Timber Design Awards: Scion announced finalist

5 July 2023

Te Whare Nui o Tuteata, Scion’s striking three storey building and innovation hub, has today been named a finalist in the 2023 Timber Design Awards under two categories, Sustainable Development and Innovation Timber Engineering.

The prestigious awards, now in their 48th year, highlight the latest advances in New Zealand’s timber construction capability, proving that the degree of creativity and innovation in wood-based design is accelerating with pace.

The Sustainable Development Award celebrates buildings that have achieved low environmental impact and enhance New Zealand’s unique society and environment, while the Innovation Timber Engineering Award honours engineering and construction innovation, maximizing the use of timer with exciting solutions.

Scion’s Te Whare Nui o Tuteata, officially opened in March 2021 by the former Prime Minister, Dame Jacinda Ardern, has pioneered sustainability and design using engineered wood products. The structure won 14 domestic and international awards already, making it an international timber architecture icon.

The design is believed to be a world-first, utilising a diagonal-grid (diagrid) timber structure for a three-storey building and importantly, a Life Cycle Assessment showed it is embodied-carbon neutral at the point of completion.

Scion has been named a Sustainable Development Award finalist alongside HomeGround | Te Tāpui Atawhai, Kohinga – St. Albans Community Centre, Te Noninga Kumu – Motueka Public Library, and Waimea College.

Nelson Airport Terminal, Gunyama Park Aquatic and Recreation Centre, Te Ara o Puanga – Mary Potter Apartments and University of Canterbury – Beatrice Tinsley Building are fellow finalists for the Innovation Timber Engineering Award.

Scion sustainability architect and portfolio leader Andrea Stocchero says Te Whare Nui o Tuteata represents advancement and sophistication in the way timber structural buildings are not just put together, but conceptualised.

“Thinking harder about what timber is good at and how timber buildings might be better prefabricated and pieced together, has resulted in a globally significant demonstration of how we might build tomorrow,” Stocchero says.

“The building represents a real prototype rather than just a possibility for how future buildings can optimise the use of wood in construction and lays a marker on New Zealand’s journey to be carbon zero by 2050.”

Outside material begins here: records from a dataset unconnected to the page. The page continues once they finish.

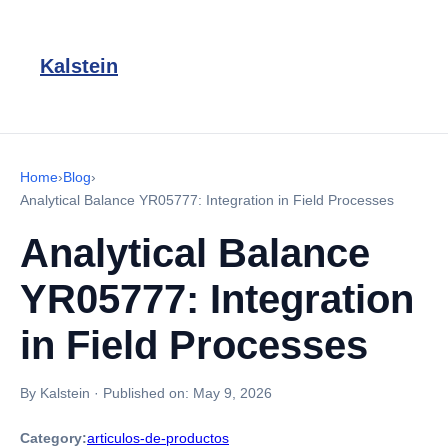
Kalstein
Home
›
Blog
›
Analytical Balance YR05777: Integration in Field Processes
Analytical Balance
YR05777: Integration
in Field Processes
By Kalstein
·
Published on:
May 9, 2026
Category:
articulos-de-productos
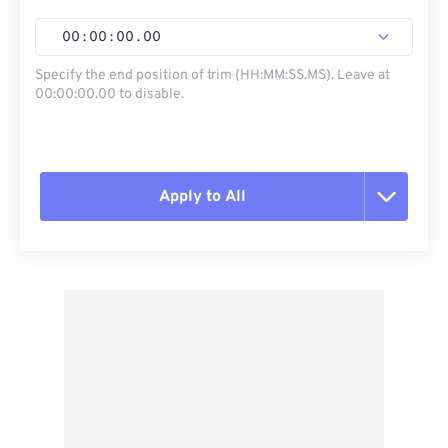
00
:
00
:
00
.
00
Specify the end position of trim (HH:MM:SS.MS). Leave at
00:00:00.00 to disable.
Apply to All
Reset all options
Apply from Preset
Save as Preset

Hybrid Building category new for 2023

Scion is the proud sponsor of a new category Hybrid Building, which celebrates buildings that make use of timber in combination with other building materials, for example, timber extensions on an existing steel or concrete building.

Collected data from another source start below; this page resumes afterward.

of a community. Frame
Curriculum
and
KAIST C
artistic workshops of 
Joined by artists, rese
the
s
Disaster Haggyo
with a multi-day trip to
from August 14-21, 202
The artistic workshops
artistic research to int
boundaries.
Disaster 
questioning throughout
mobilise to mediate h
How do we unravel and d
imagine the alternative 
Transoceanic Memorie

Congratulations to the six finalists in this new category, including BBI Warehouse, Dowie Rose House, Higgins Family Holdings Ltd Head Office, Ōpuke Thermal Pools and Spa, Te Rauhītanga – Landcare research, Wall-É.

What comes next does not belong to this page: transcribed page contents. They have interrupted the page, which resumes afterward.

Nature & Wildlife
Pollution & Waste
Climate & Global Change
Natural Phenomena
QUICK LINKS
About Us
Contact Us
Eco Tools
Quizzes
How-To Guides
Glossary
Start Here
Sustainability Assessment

Stocchero says this new awards category is important for fostering a low-carbon future.

“Construction shouldn’t be based on the competition between materials. Rather, it should be about balancing the right material for the right purpose, delivering functional, safe, aesthetically pleasing and environmentally performing building designs that support climate change mitigation.”

The awards will be celebrated with a gala dinner at the Cordis Hotel in Auckland on the 2nd November 2023.

Whilst Andrea Stocchero is one of four judges in the Timber Design Awards, he is not involved in the judging of Scion’s Te Whare Nui o Tuteata.